Enzyme Activity Assays.

For acyl-CoA synthetases, a 200 μL reaction mixture containing 50 mM Hepes, pH 8, 5 mM MgCl₂, 1 mM DTT, 1 mM CoA, 2.5 mM ATP, 0.6 mM NADH, 2.5 mM phospholenolpyruvate, 15 U/mL pyruvate kinase, 23 U/mL lactate dehydrogenase, 25 U/mL myokinase, and various concentrations of carboxylic acids was incubated with enzyme (0.05–0.1 μM) in a UV-transparent 96-well microplate, and absorbance at 340 nm was monitored at 37 °C for 10 min.

For acyl-CoA reductases, 200 μL reaction mixtures containing 50 mM Hepes, pH 8, 5 mM MgCl₂, 1 mM DTT, and various concentrations of acyl-CoA and NAD(P)H were incubated with enzyme (0.05–0.5 μM) in a UV-transparent 96-well microplate at 37 °C, and NAD(P)H consumption was monitored at 340 nm. For the glycolate reduction module, the components of both assays were combined in 200 μL, and reduction was monitored by NADPH consumption.

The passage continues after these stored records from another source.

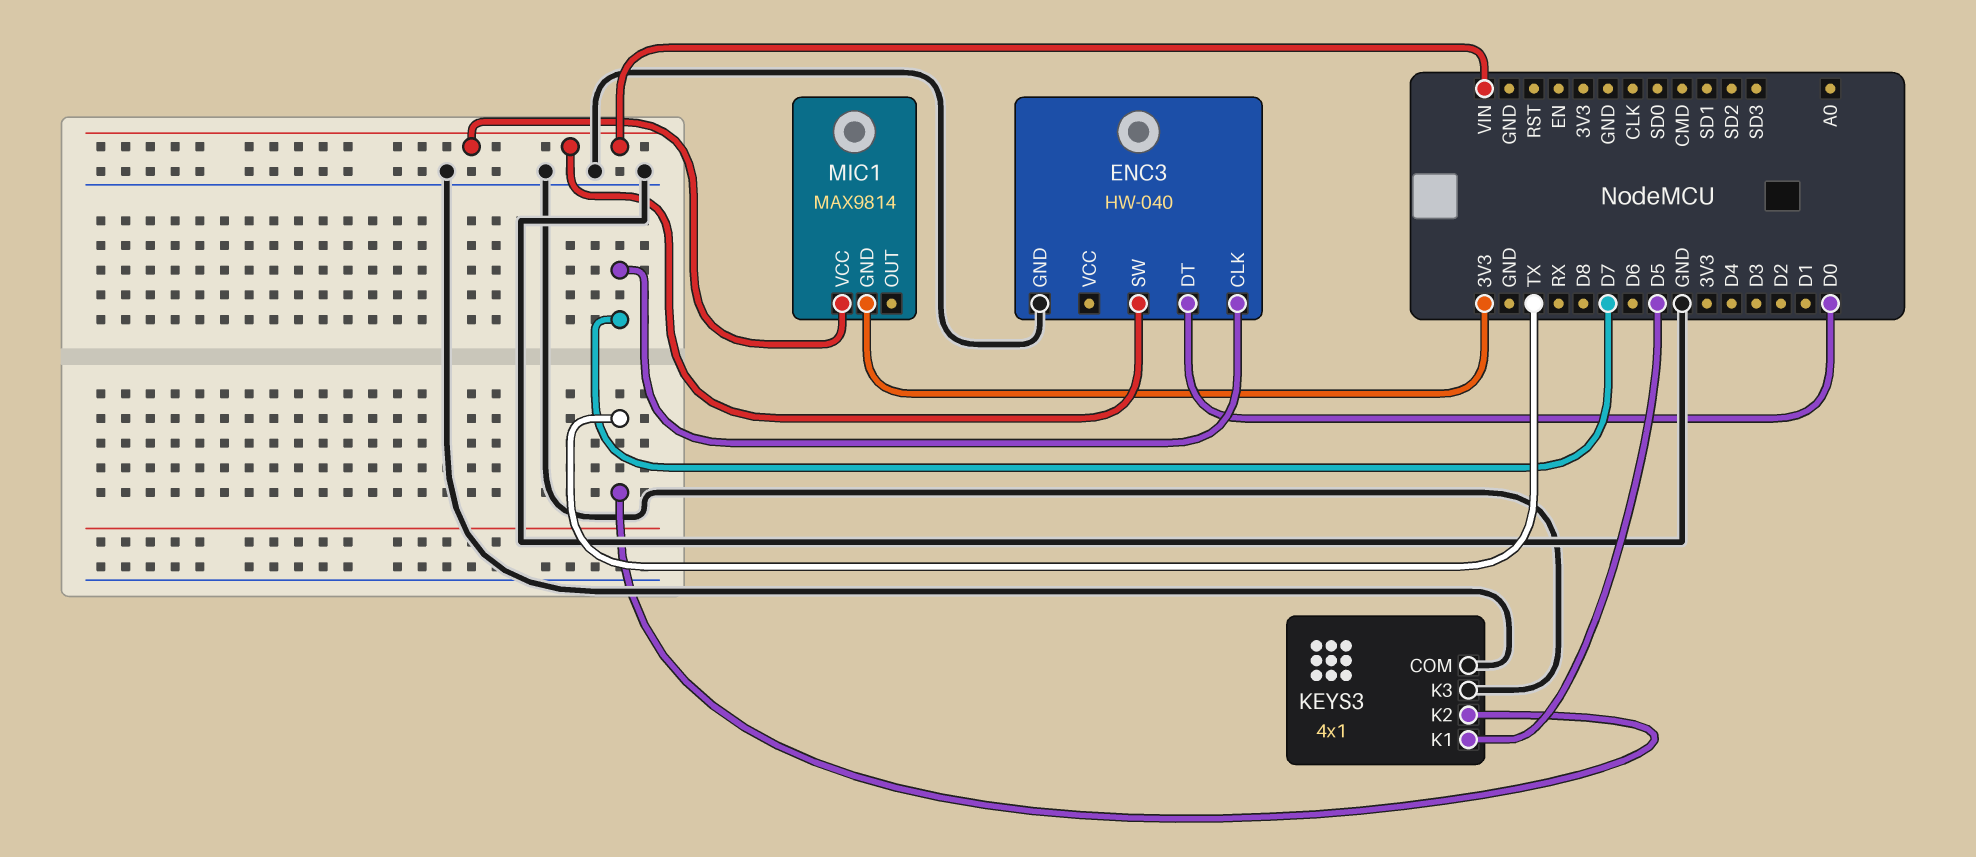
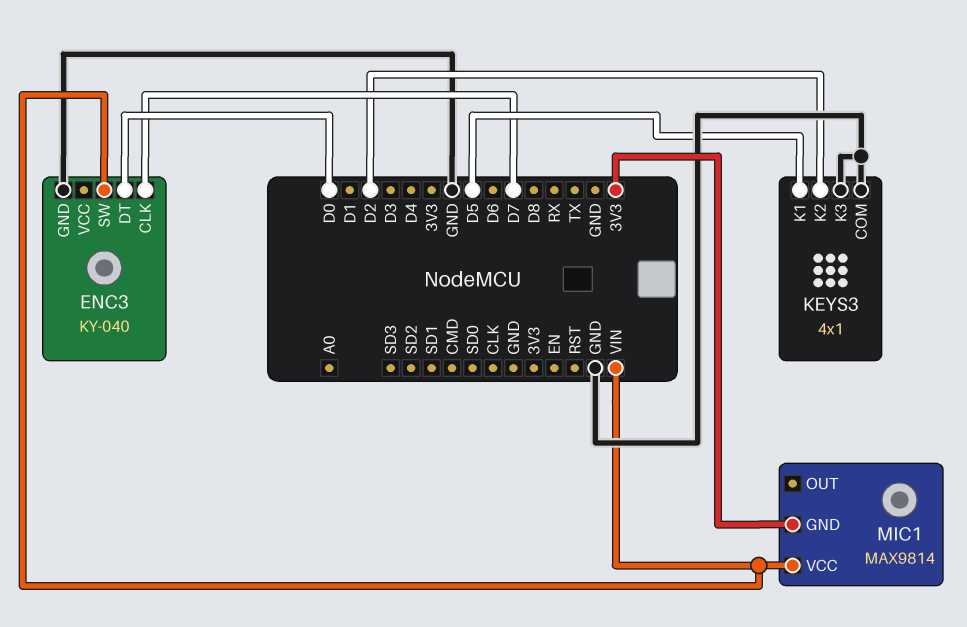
ENC3: HW-040 -> KY-040
KEYS3 pin K2: TX -> D2

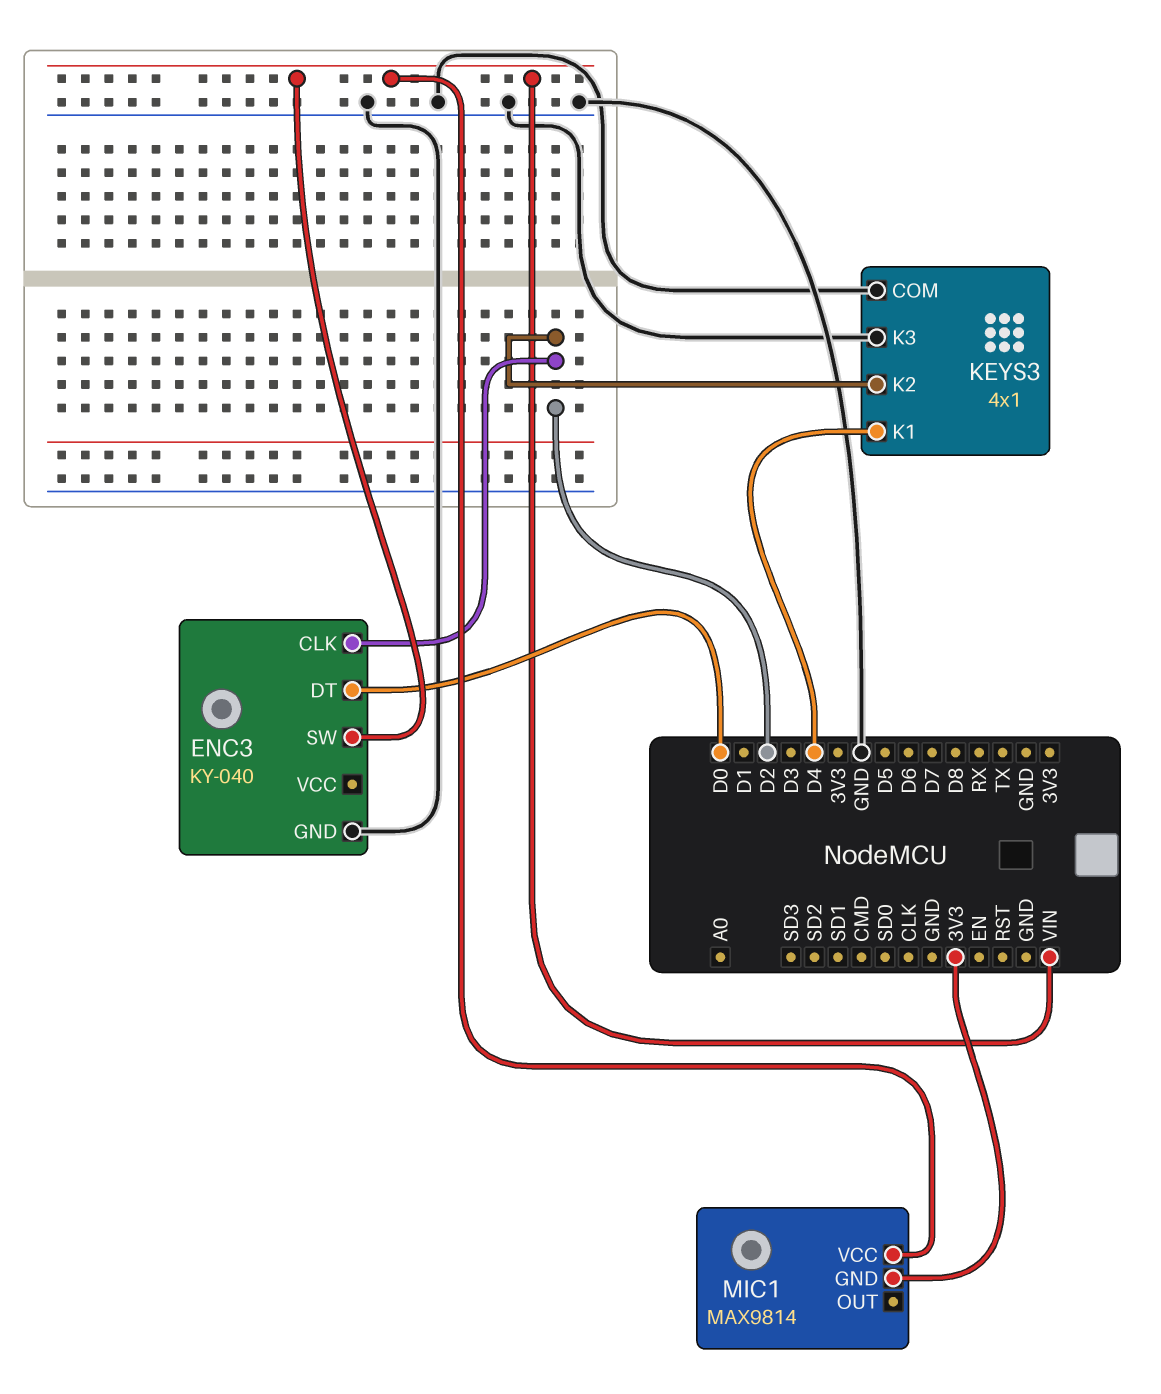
ENC3 pin CLK: D7 -> D2
KEYS3 pin K1: D5 -> D4

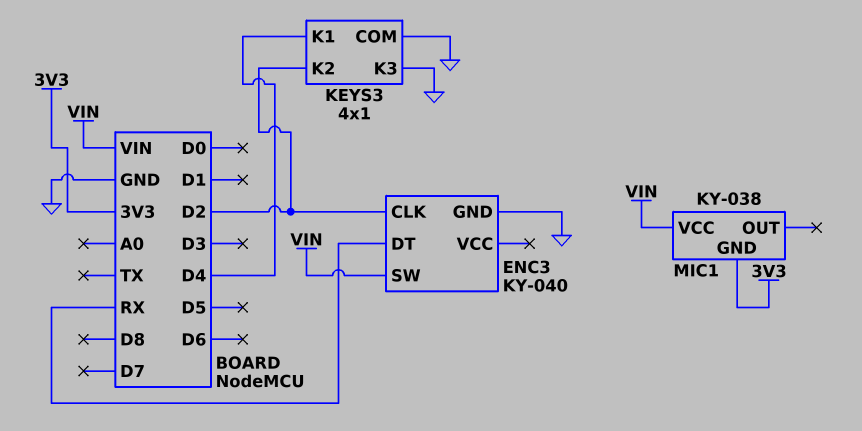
ENC3 pin DT: D0 -> RX
MIC1: MAX9814 -> KY-038

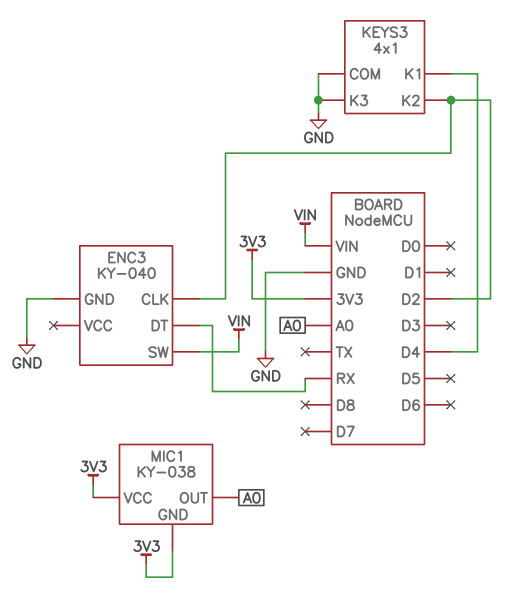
MIC1 pin OUT: none -> A0
MIC1 pin VCC: VIN -> 3V3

Liquid Chromatography–Mass Spectrometry.

A 100 μL reaction mix was cleared of protein by filtration, and samples were run on a Waters e2695 Separation module with a Phenomenex Luna-NH₂ column (3 µm, 100 Å) and detected on a Waters Acquity QDA system. RuBP (>99.0% purity) was used as a standard.

Crystallization and Structure Determination of the Glycolyl-CoA Reductase.

More detailed procedures are in SI Appendix. Crystals were soaked briefly with mother liquor supplemented with 30% (vol/vol) ethylene glycol and 10 mM NADP⁺ before freezing in liquid nitrogen. X-ray diffraction data were collected at the beamline ID30B of the European Synchotron Radation Facility (ESRF) and at the beamline P13 of the Deutsches Elektronen-Synchrotron (DESY). The structures were solved by molecular replacement using the structure of the wild-type propionaldehyde dehydrogenase (46) from R. palustris (PDB ID code 5JFL) as the search model. The GCR structure model was deposited at the PDB in Europe under PDB ID code 6GVS.